Sunday, 17 November 2019
Free as a bird
The party manifestos which have been falling over each other to get airtime are, in the main, packs of unsubstantiated lies. Actually, scrub that; they are composed entirely of unsubstantiated lies. The best that can be said of most manifesto pledges is that they are fanciful and naïve wishful thinking and should be regarded in the light of the referendum, which asked if we wanted to remain in the EU or leave the EU without making it clear that only one choice would ever be acceptable to Parliament.
Political parties, for all their bluster, hate elections because they must knowingly trot out bigger and steamier piles of bullshit than their opponents as the truth is just not sexy enough. It is not sufficient to base claims on your track record in government because if you were a government of fiscal probity everybody hates you for not dishing out enough free stuff; and if you were a government of giveaways everybody hates you because you gave it all to the wrong people.
But who doesn’t like the promise of a better, cheaper tomorrow, even if you have a deep suspicion that tomorrow will never arrive? Labour’s free fibre broadband and internet offer may well be an elephant trap for the Tories – top that, Boris! – but it portends both horror and delight, depending on whether you have been watching the world for the last few decades or not. State-run access to everybody’s online interactions, round the clock, is a totalitarian administration’s wet dream, but, you know, free, right?
If that doesn’t conjure up dystopian visions of 1984 and every post-apocalyptic movie spawned since the dawn of cinema then look around at the world today. China and North Korea are great examples to study. But I’m sure Jeremy Corbyn’s magic free internet will be run on entirely kinder, gentler lines. For sure. Of course. No doubt. But wait, there’s more: Aaron Bastani yesterday opined that should Labour get into government and see a second term they also have ambitions for a publicly owned digital payments system. What could possibly go wrong there?
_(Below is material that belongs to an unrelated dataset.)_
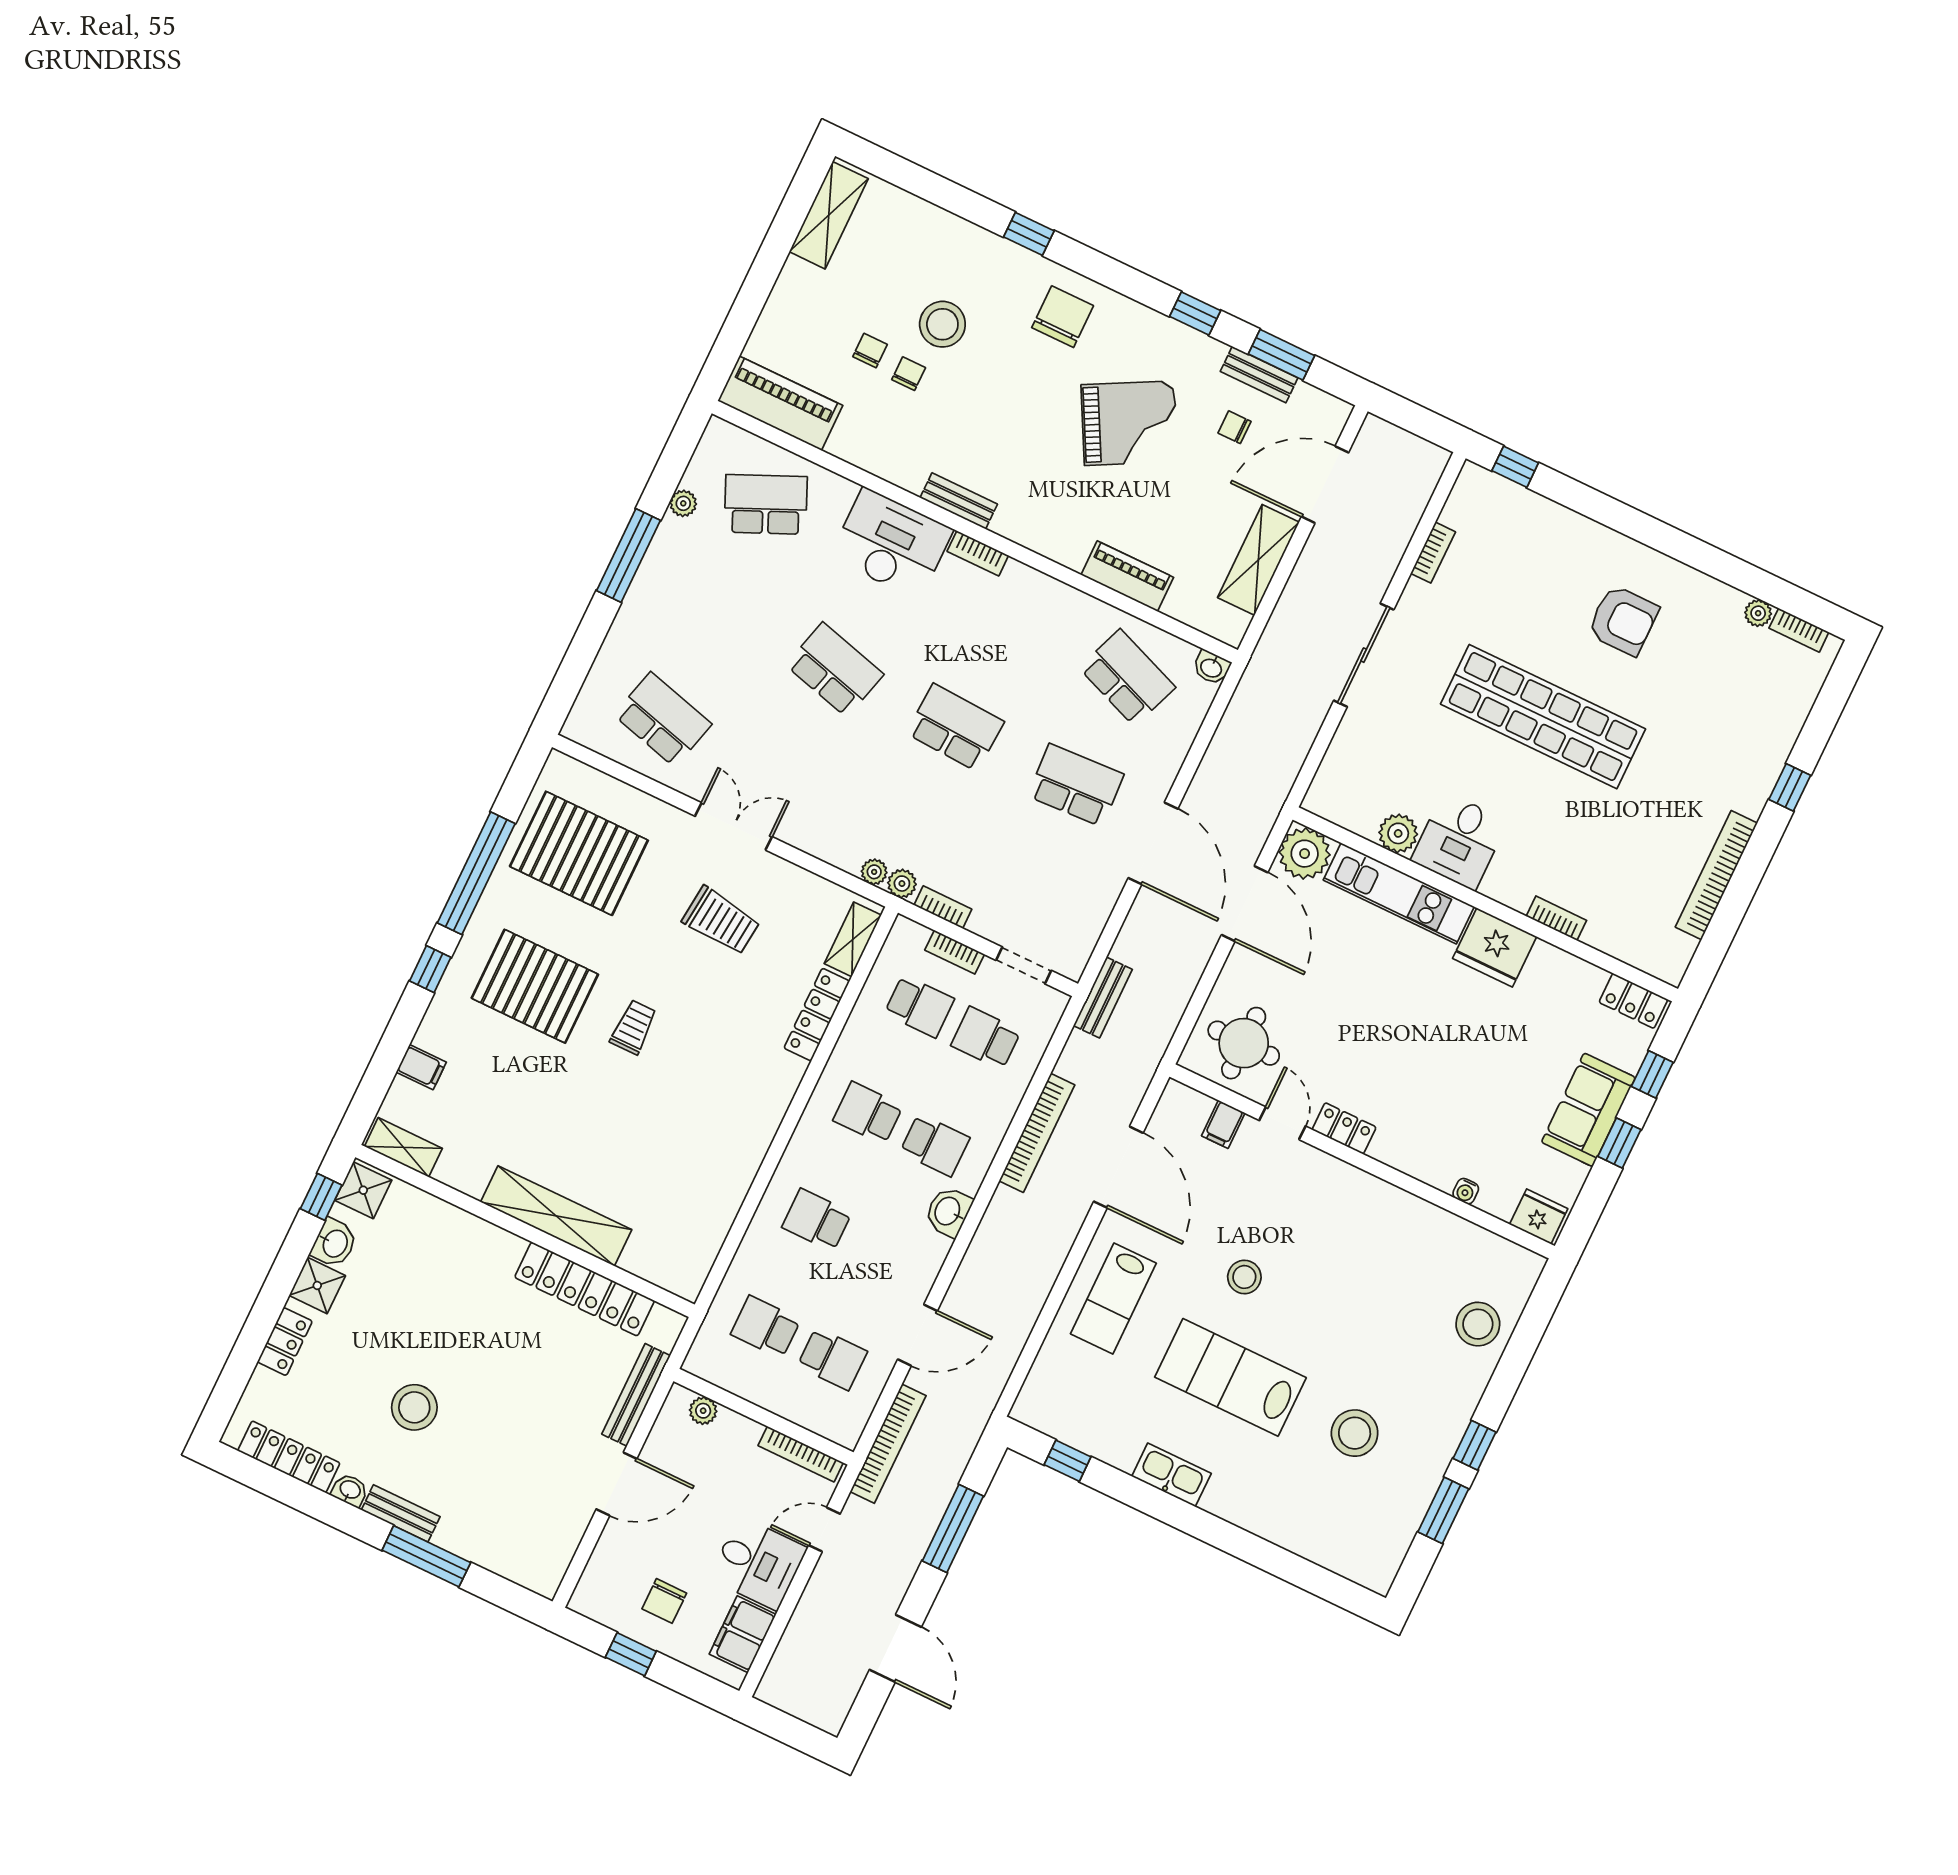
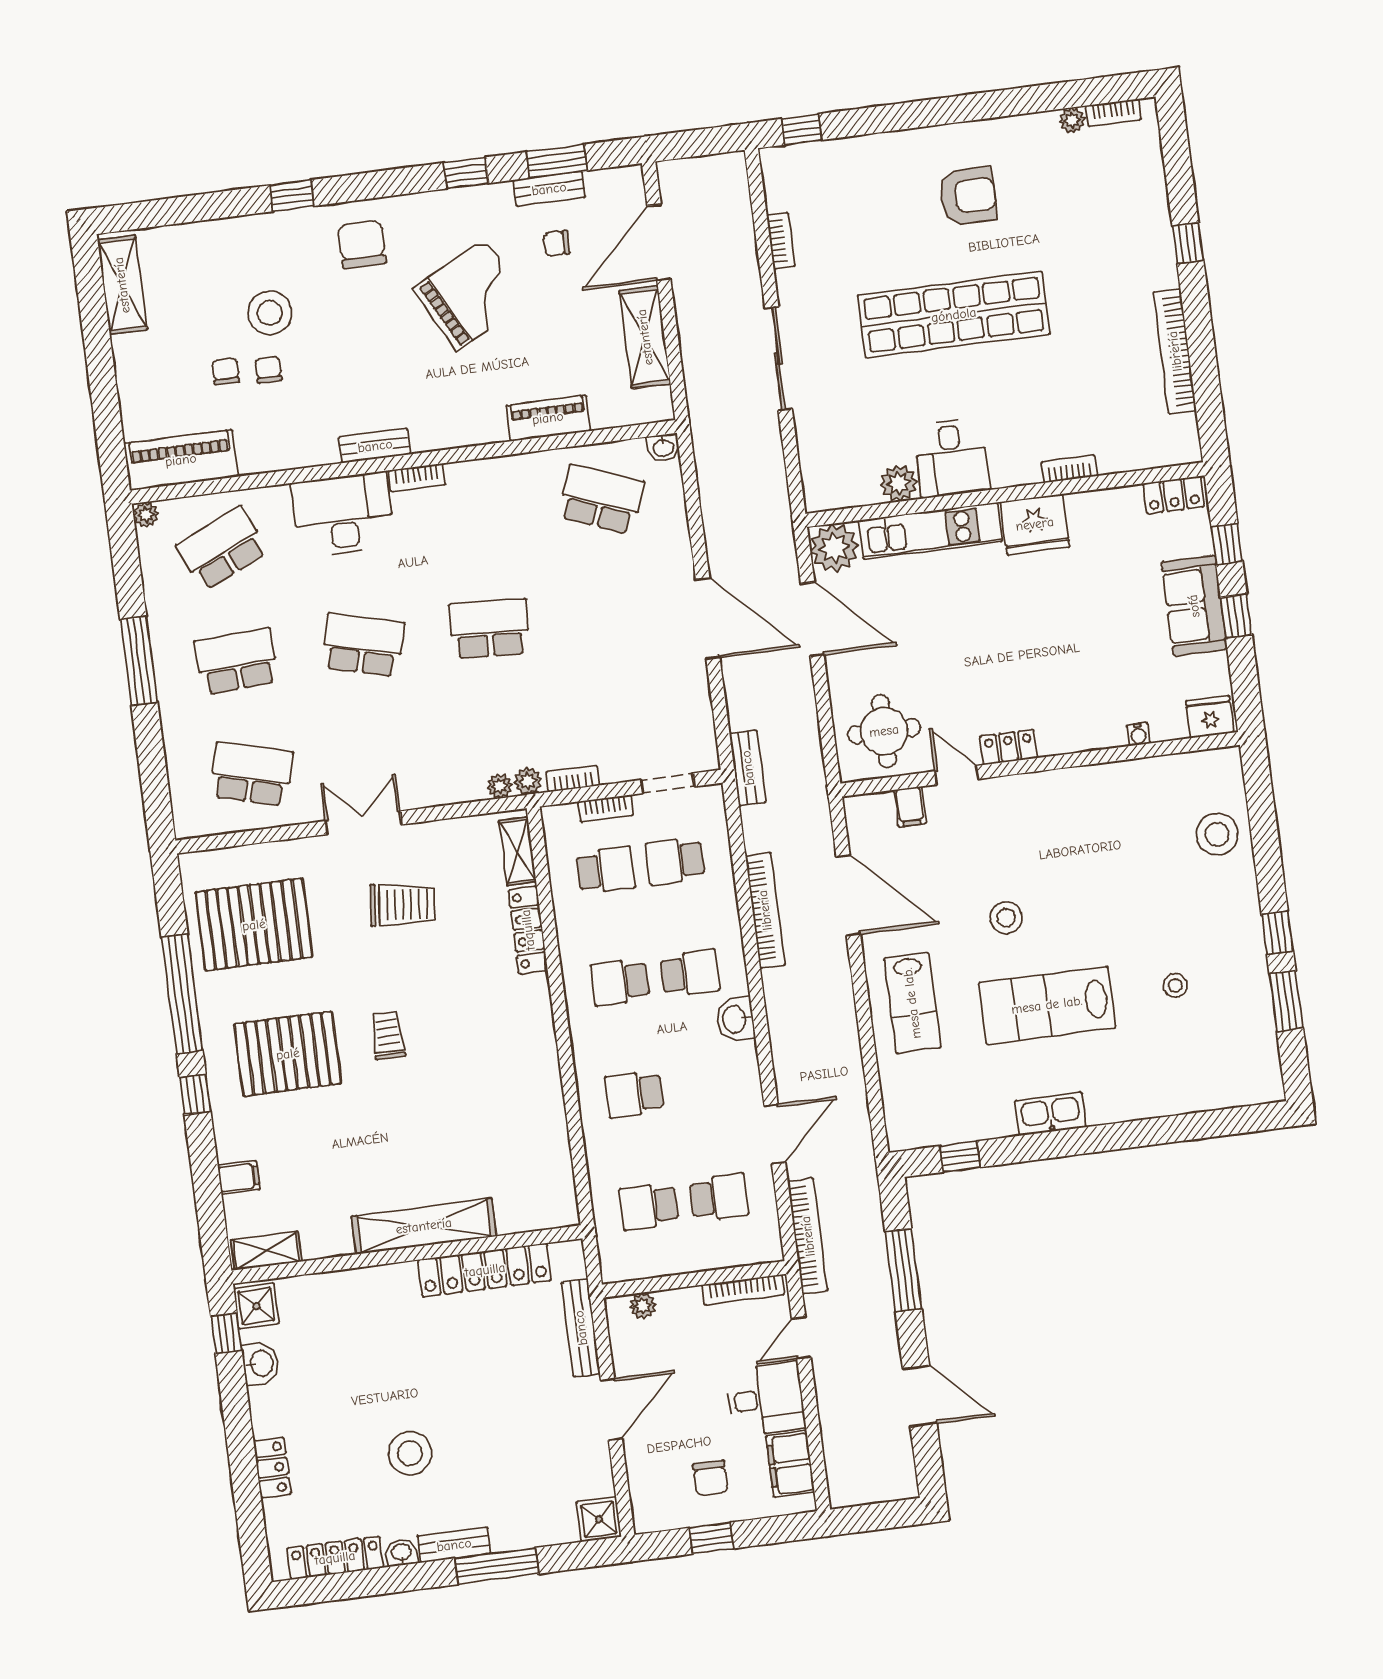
plant: (683, 503) -> (146, 515), moved
school desk: (1076, 785) -> (237, 661), moved
shower: (317, 1285) -> (599, 1519), moved
stool: (1355, 1433) -> (1175, 985), width x0.53, depth x0.53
Then today we get free dentistry. I mean, what’s not to like? For what it’s worth I do believe the state has a role to play in protecting the public from the worst excesses of unrestrained capitalism, but we can’t just lurch from one extreme to the other. Everything has a price; everything has to be paid for somehow and we all know that the burden of payment falls hardest on those with the least. For those at the top it’s only money, but when you have no money the price is freedom. Every time.
People who are considering voting for ‘free stuff’ need to consider the value of choice. The Corbyn/McDonnell/Marx axis is offering a world where you can have any colour you like, as long as it is black. Where the state provides, shortages follow. So, for all their idle chatter about shoring up the rotting hulk of the NHS, waiting times would get longer, medicines would become scarcer and the bed count would shrink, as sure as night follows day. If the government was the only baker, every day we would run out of bread; not from any malign intent but through an ideological inability to allow independent enterprise to pick up the slack.
It's all free, I tell you!
Likewise, the apparent gift of free access to the all the world’s information will inevitably become free access to some information; information which is deemed suitable and information which does not threaten the government. ‘Approved information’. Because free is not the same as freedom. To paraphrase Abraham Lincoln: You can have it all or you can have it for free, but you can’t have it all for free.